[Exercise input]
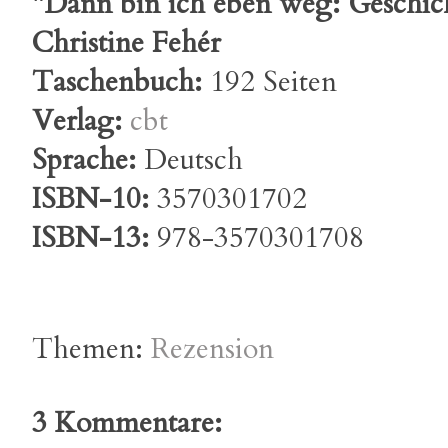
"Dann bin ich eben weg: Geschic
Christine Fehér
Taschenbuch:
192 Seiten
Verlag:
cbt
Sprache:
Deutsch
ISBN-10:
3570301702
ISBN-13:
978-3570301708
Themen:
Rezension
3 Kommentare:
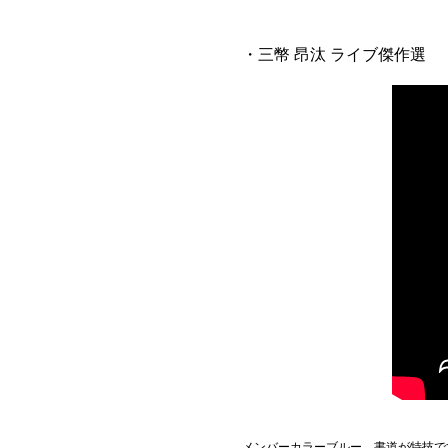
・三幣 昂汰 ライブ傑作選
メンバーカラーブルー、書道が特技で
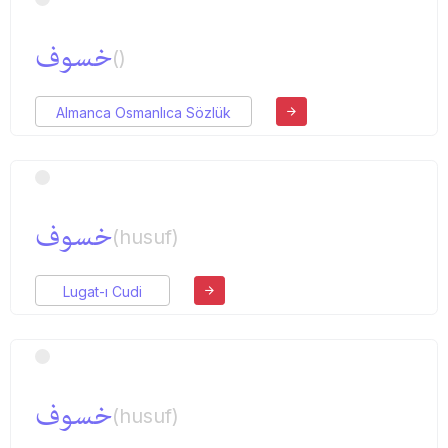
خسوف
()
Almanca Osmanlıca Sözlük
خسوف
(husuf)
Lugat-ı Cudi
خسوف
(husuf)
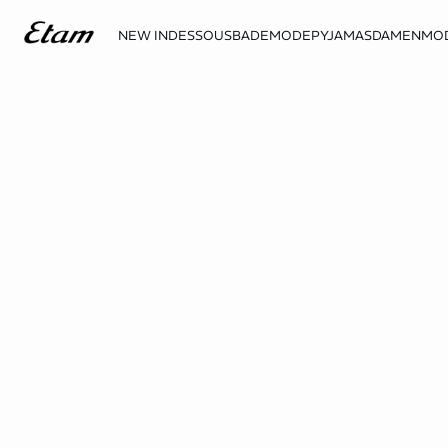
NEW IN
DESSOUS
BADEMODE
PYJAMAS
DAMENMO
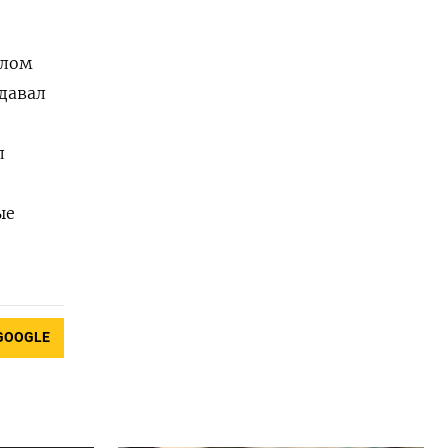
елом
 давал
л
ые
GOOGLE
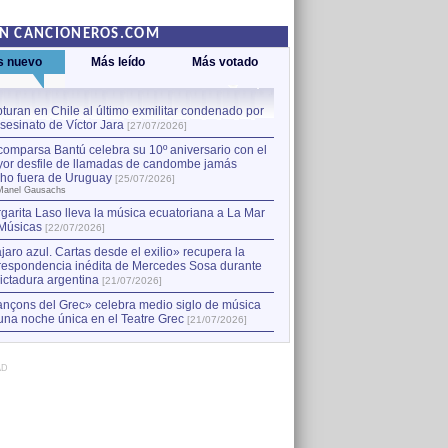
EN CANCIONEROS.COM
s nuevo
Más leído
Más votado
turan en Chile al último exmilitar condenado por
La comparsa Bantú celebra s
asesinato de Víctor Jara
mayor desfile de llamadas
1
[27/07/2026]
hecho fuera de Uruguay
[25
comparsa Bantú celebra su 10º aniversario con el
por Manel Gausachs
or desfile de llamadas de candombe jamás
Capturan en Chile al último
2
ho fuera de Uruguay
[25/07/2026]
el asesinato de Víctor Jara
[
Manel Gausachs
garita Laso lleva la música ecuatoriana a La Mar
Músicas
[22/07/2026]
jaro azul. Cartas desde el exilio» recupera la
respondencia inédita de Mercedes Sosa durante
dictadura argentina
[21/07/2026]
nçons del Grec» celebra medio siglo de música
una noche única en el Teatre Grec
[21/07/2026]
AD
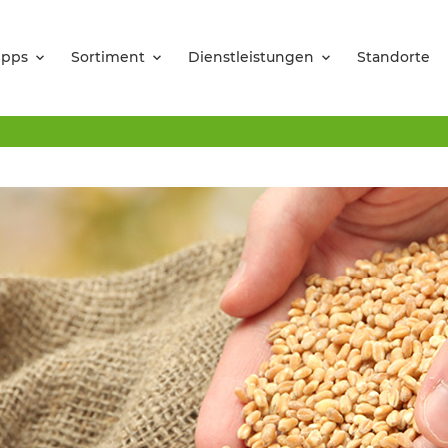
ipps
Sortiment
Dienstleistungen
Standorte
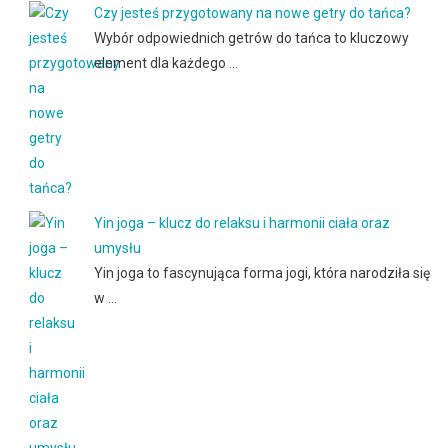
Czy jesteś przygotowany na nowe getry do tańca?
Wybór odpowiednich getrów do tańca to kluczowy
element dla każdego …
Yin joga – klucz do relaksu i harmonii ciała oraz
umysłu
Yin joga to fascynująca forma jogi, która narodziła się
w …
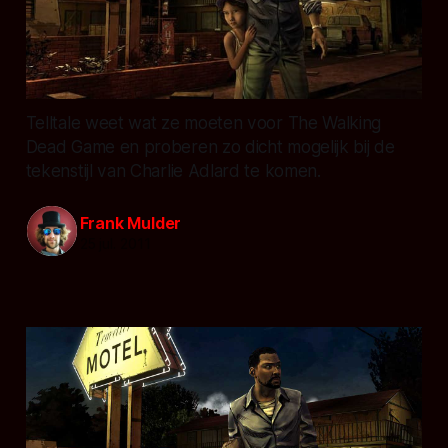
Telltale weet wat ze moeten voor The Walking
Dead Game en proberen zo dicht mogelijk bij de
tekenstijl van Charlie Adlard te komen.
Frank Mulder
25 jul. 2011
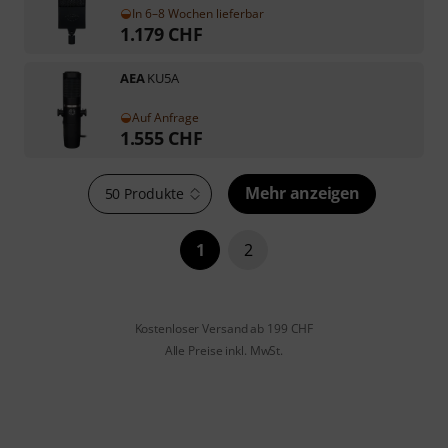
In 6–8 Wochen lieferbar
1.179
CHF
AEA
KU5A
Auf Anfrage
1.555
CHF
Mehr anzeigen
50 Produkte
1
2
Kostenloser Versand ab 199 CHF
Alle Preise inkl. MwSt.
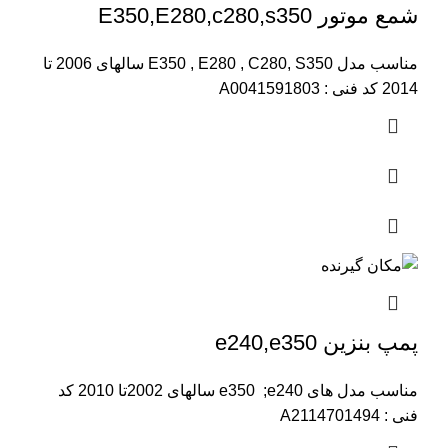
شمع موتور E350,E280,c280,s350
مناسب مدل E350 , E280 , C280, S350 سالهای 2006 تا
2014 کد فنی : A0041591803
پمپ بنزین e240,e350
مناسب مدل های e350 ;e240 سالهای 2002تا 2010 کد
فنی : A2114701494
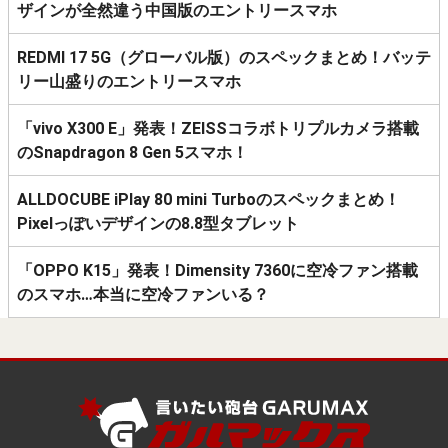
ザインが全然違う中国版のエントリースマホ
REDMI 17 5G（グローバル版）のスペックまとめ！バッテ
リー山盛りのエントリースマホ
「vivo X300 E」発表！ZEISSコラボトリプルカメラ搭載
のSnapdragon 8 Gen 5スマホ！
ALLDOCUBE iPlay 80 mini Turboのスペックまとめ！
Pixelっぽいデザインの8.8型タブレット
「OPPO K15」発表！Dimensity 7360に空冷ファン搭載
のスマホ…本当に空冷ファンいる？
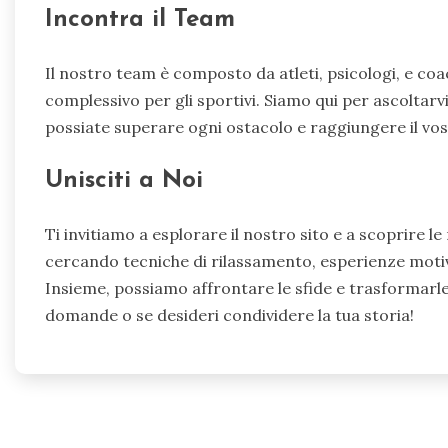
Incontra il Team
Il nostro team è composto da atleti, psicologi, e coac
complessivo per gli sportivi. Siamo qui per ascoltarv
possiate superare ogni ostacolo e raggiungere il vo
Unisciti a Noi
Ti invitiamo a esplorare il nostro sito e a scoprire l
cercando tecniche di rilassamento, esperienze motiva
Insieme, possiamo affrontare le sfide e trasformarle
domande o se desideri condividere la tua storia!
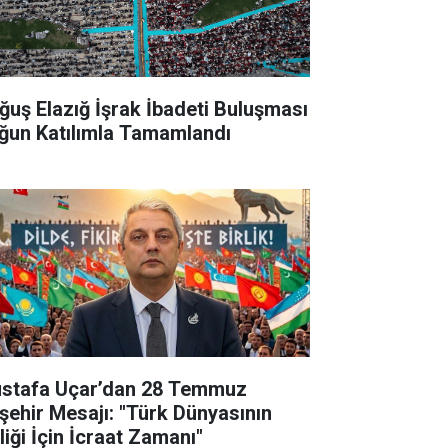
ğuş Elazığ İşrak İbadeti Buluşması
ğun Katılımla Tamamlandı
stafa Uçar’dan 28 Temmuz
şehir Mesajı: "Türk Dünyasının
liği İçin İcraat Zamanı"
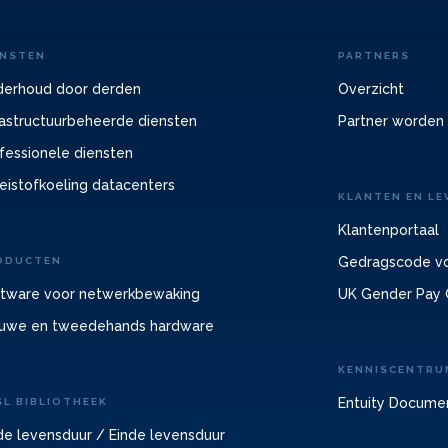
ENSTEN
PARTNERS
erhoud door derden
Overzicht
rastructuurbeheerde diensten
Partner worden
fessionele diensten
eistofkoeling datacenters
KLANTEN EN LE
Klantenportaal
Gedragscode vo
ODUCTEN
tware voor netwerkbewaking
UK Gender Pay 
uwe en tweedehands hardware
KENNISCENTRU
Entuity Docume
SL BIBLIOTHEEK
de levensduur / Einde levensduur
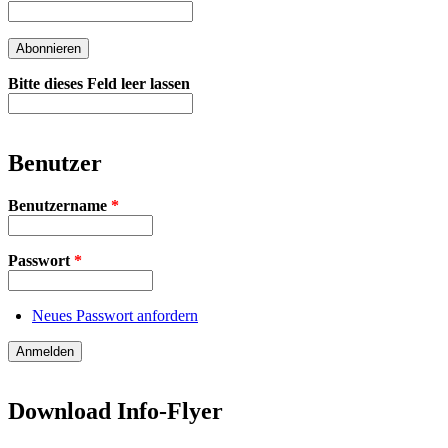
Bitte dieses Feld leer lassen
Benutzer
Benutzername
*
Passwort
*
Neues Passwort anfordern
Download Info-Flyer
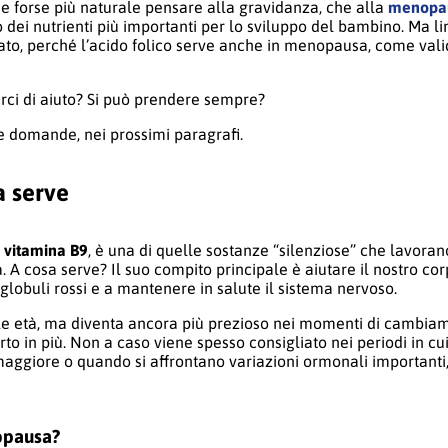
ene forse più naturale pensare alla gravidanza, che alla
menopa
 dei nutrienti più importanti per lo sviluppo del bambino. Ma li
to, perché l’acido folico serve anche in menopausa, come vali
rci di aiuto? Si può prendere sempre?
e domande, nei prossimi paragrafi.
a serve
e
vitamina B9
, è una di quelle sostanze “silenziose” che lavoran
 A cosa serve? Il suo compito principale è aiutare il nostro cor
 globuli rossi e a mantenere in salute il sistema nervoso.
 le età, ma diventa ancora più prezioso nei momenti di cambia
to in più. Non a caso viene spesso consigliato nei periodi in cu
maggiore o quando si affrontano variazioni ormonali importanti
nopausa?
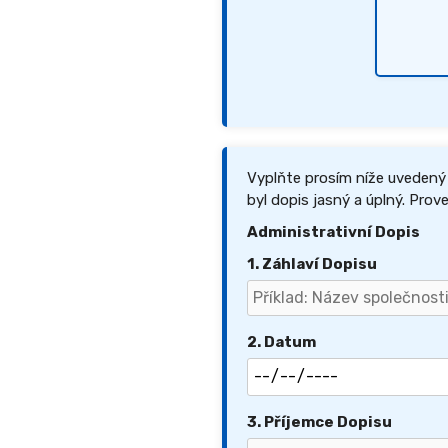
Vyplňte prosím níže uvedený
byl dopis jasný a úplný. Prov
Administrativní Dopis
1. Záhlaví Dopisu
2. Datum
3. Příjemce Dopisu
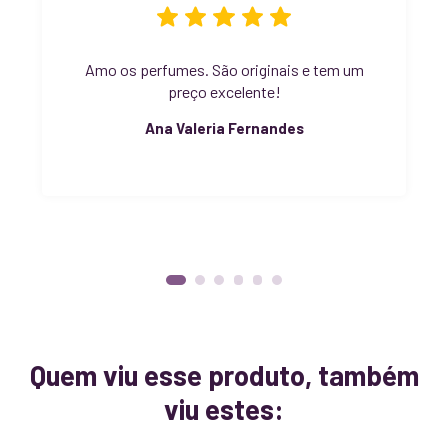
Amo os perfumes. São originais e tem um
preço excelente!
Ana Valeria Fernandes
Quem viu esse produto, também
viu estes:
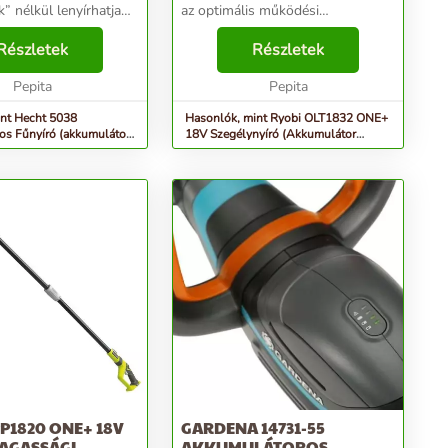
ül lenyírhatja
az optimális működési
A gép műanyag házzal
időértEasyEdge™ technológia,
, jelentősen csökkentve
Részletek
melynek segítségével a vágófejet
Részletek
t. Az akkumulátor
szegélynyírás üzemmódból
t na...
Pepita
szegélyező üzemmódba lehet...
Pepita
int Hecht 5038
Hasonlók, mint Ryobi OLT1832 ONE+
s Fűnyíró (akkumulátor
18V Szegélynyíró (Akkumulátor
), P...
nélkül)
P1820 ONE+ 18V
GARDENA 14731-55
AGASSÁGI
AKKUMULÁTOROS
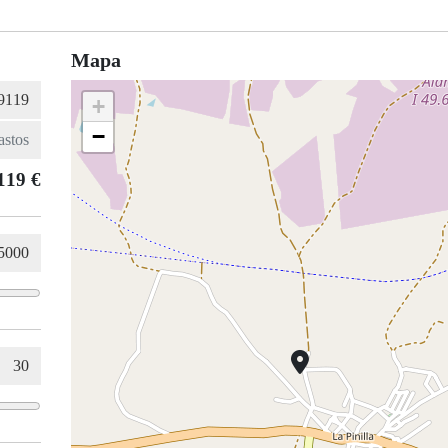
Mapa
+
−
119 €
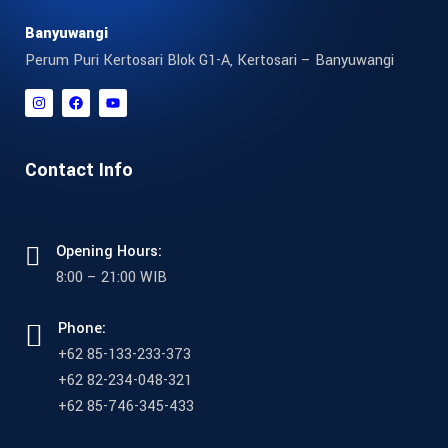
Banyuwangi
Perum Puri Kertosari Blok G1-A, Kertosari – Banyuwangi
Contact Info
Opening Hours:
8:00 – 21:00 WIB
Phone:
+62 85-133-233-373
+62 82-234-048-321
+62 85-746-345-433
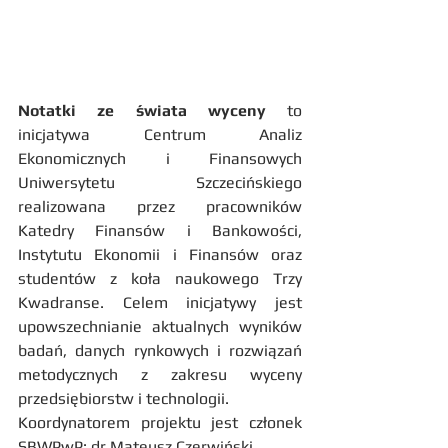
Notatki ze świata wyceny
 to 
inicjatywa Centrum Analiz 
Ekonomicznych i Finansowych 
Uniwersytetu Szczecińskiego 
realizowana przez pracowników 
Katedry Finansów i Bankowości, 
Instytutu Ekonomii i Finansów oraz 
studentów z koła naukowego Trzy 
Kwadranse. Celem inicjatywy jest 
upowszechnianie aktualnych wyników 
badań, danych rynkowych i rozwiązań 
metodycznych z zakresu wyceny 
przedsiębiorstw i technologii. 
Koordynatorem projektu jest członek 
SBWPwP: dr Mateusz Czerwiński.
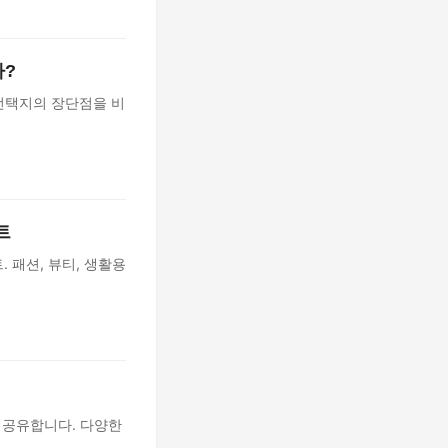
까?
 선택지의 장단점을 비
트
 패션, 뷰티, 생활용
 공유합니다. 다양한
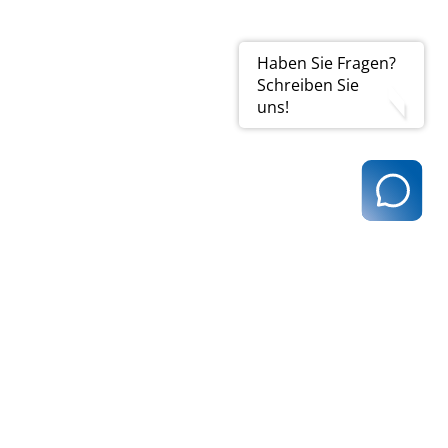
Haben Sie Fragen?
Schreiben Sie
uns!
t@kvhh.de
83 Hamburg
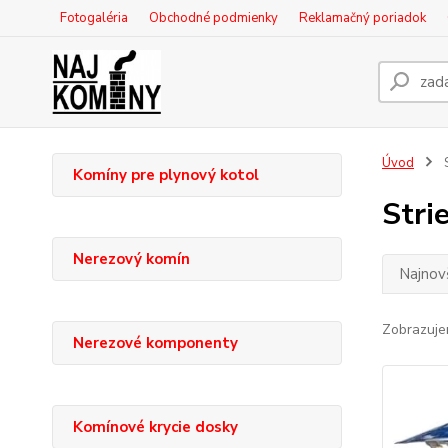
Fotogaléria
Obchodné podmienky
Reklamačný poriadok
Úvod
S
Komíny pre plynový kotol
Stri
Nerezový komín
Najnov
Zobrazuje
Nerezové komponenty
Komínové krycie dosky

[Job item]
Copy each line above that contains the word "Chile".

[Output below]
turan en Chile al último exmilitar condenado por
Capturan en Chile al último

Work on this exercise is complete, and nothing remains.